Toute personne, pauvre ou non, a droit à un toit et à un logement décent. Ce texte accentue les asymétries entre locataires et propriétaires. Le Président de la République déclarait, dans un éclair de lucidité, le 12 mars 2020 : « Il y a des biens qui doivent être placés en dehors des lois du marché. » Les promesses du monde d’avant n’ont jamais vu le monde d’après...

Votre seul argument, c’est de vous ranger derrière le droit de propriété, qui n’est pas pourtant pas mis à mal. C’est que vous mettez sur le même plan domicile et propriété...

Le droit de propriété n’a jamais gagné à servir de fondement à l’exclusion. Eugène Varlin, figure de la Commune de Paris, disait : « Tant qu’un homme pourra mourir de faim aux portes d’un palais où tout regorge, il n’y aura rien de stable dans ce monde. »

L’article 2 de la Déclaration des droits de l’homme et du citoyen garantit le droit à la propriété privée, mais il ne peut exister dans la rue. Le logement est non pas un privilège, mais un droit.

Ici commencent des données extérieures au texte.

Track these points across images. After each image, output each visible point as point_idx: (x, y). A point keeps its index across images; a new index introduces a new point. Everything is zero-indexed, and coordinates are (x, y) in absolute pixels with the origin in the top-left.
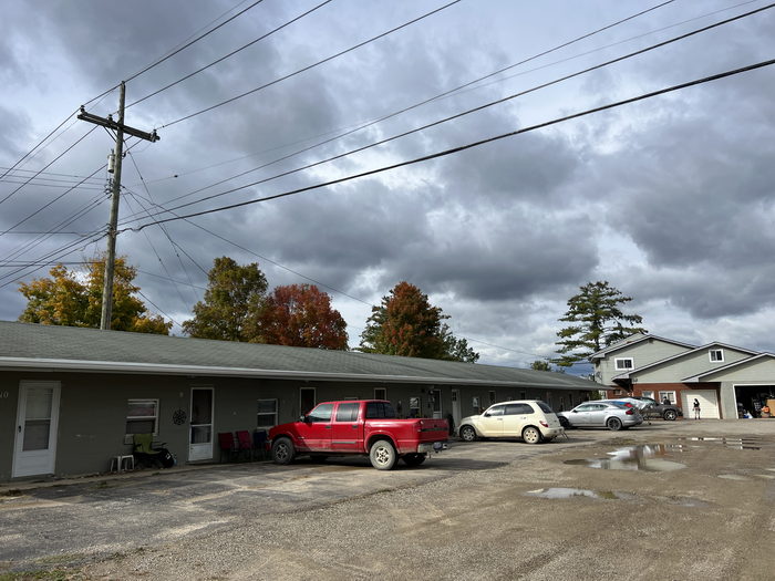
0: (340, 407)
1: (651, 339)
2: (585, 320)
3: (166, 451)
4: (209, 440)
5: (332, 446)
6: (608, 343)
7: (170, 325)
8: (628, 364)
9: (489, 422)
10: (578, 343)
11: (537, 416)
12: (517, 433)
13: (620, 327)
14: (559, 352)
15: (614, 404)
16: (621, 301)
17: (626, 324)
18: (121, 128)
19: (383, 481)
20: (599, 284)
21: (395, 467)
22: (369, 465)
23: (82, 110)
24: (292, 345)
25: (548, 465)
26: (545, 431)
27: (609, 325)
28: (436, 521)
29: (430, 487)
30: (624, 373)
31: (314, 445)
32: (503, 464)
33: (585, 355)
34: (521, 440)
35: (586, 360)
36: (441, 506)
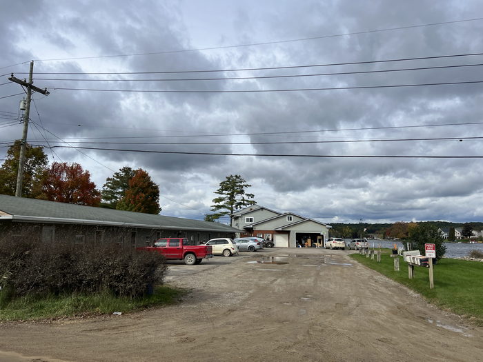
0: (171, 241)
1: (262, 209)
2: (228, 194)
6: (236, 206)
8: (251, 220)
10: (223, 206)
11: (230, 245)
12: (221, 252)
13: (243, 200)
14: (213, 210)
15: (252, 240)
16: (246, 186)
17: (246, 198)
18: (30, 87)
20: (236, 176)
23: (12, 76)
26: (233, 251)
27: (238, 198)
30: (249, 225)
33: (226, 213)
35: (226, 215)
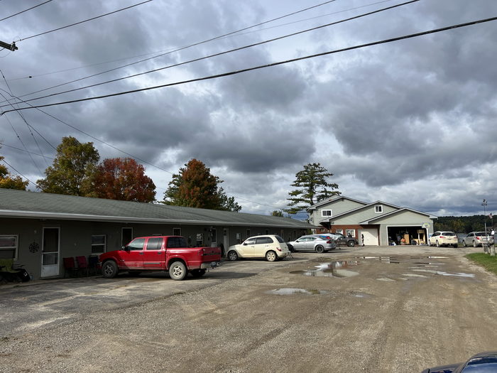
0: (149, 241)
1: (343, 199)
2: (306, 185)
3: (24, 271)
4: (56, 263)
5: (144, 266)
6: (318, 200)
7: (27, 183)
8: (329, 213)
9: (246, 249)
10: (301, 200)
11: (275, 245)
12: (263, 255)
13: (325, 191)
14: (289, 205)
15: (320, 237)
16: (327, 175)
17: (329, 189)
19: (177, 287)
20: (314, 165)
21: (185, 278)
22: (168, 277)
24: (116, 199)
25: (281, 274)
26: (279, 254)
28: (211, 312)
29: (207, 290)
30: (326, 219)
31: (131, 265)
32: (254, 274)
33: (305, 207)
34: (265, 259)
35: (305, 210)
36: (214, 302)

Les dixième et onzième alinéas du préambule de la Constitution du 27 octobre 1946 le disent de manière très moderne : « La Nation assure à l’individu et à la famille les conditions nécessaires à leur développement. » ; « Tout être humain qui, en raison de son âge, de son état physique ou mental, de la situation économique se trouve dans l’incapacité de travailler a le droit d’obtenir de la collectivité des moyens convenables d’existence. » Que faisons-nous de ces valeurs constitutives de notre Nation ?

Le 30 mars dernier, le rapporteur spécial de l’ONU sur le logement convenable a écrit à la France pour dire son inquiétude. La Défenseure des droits a jugé ce texte « ni nécessaire ni proportionné ».

Vous n’êtes pas si sévères avec les marchands de sommeil, qui ne risquent qu’une amende de 15 000 euros en profitant de la misère des gens.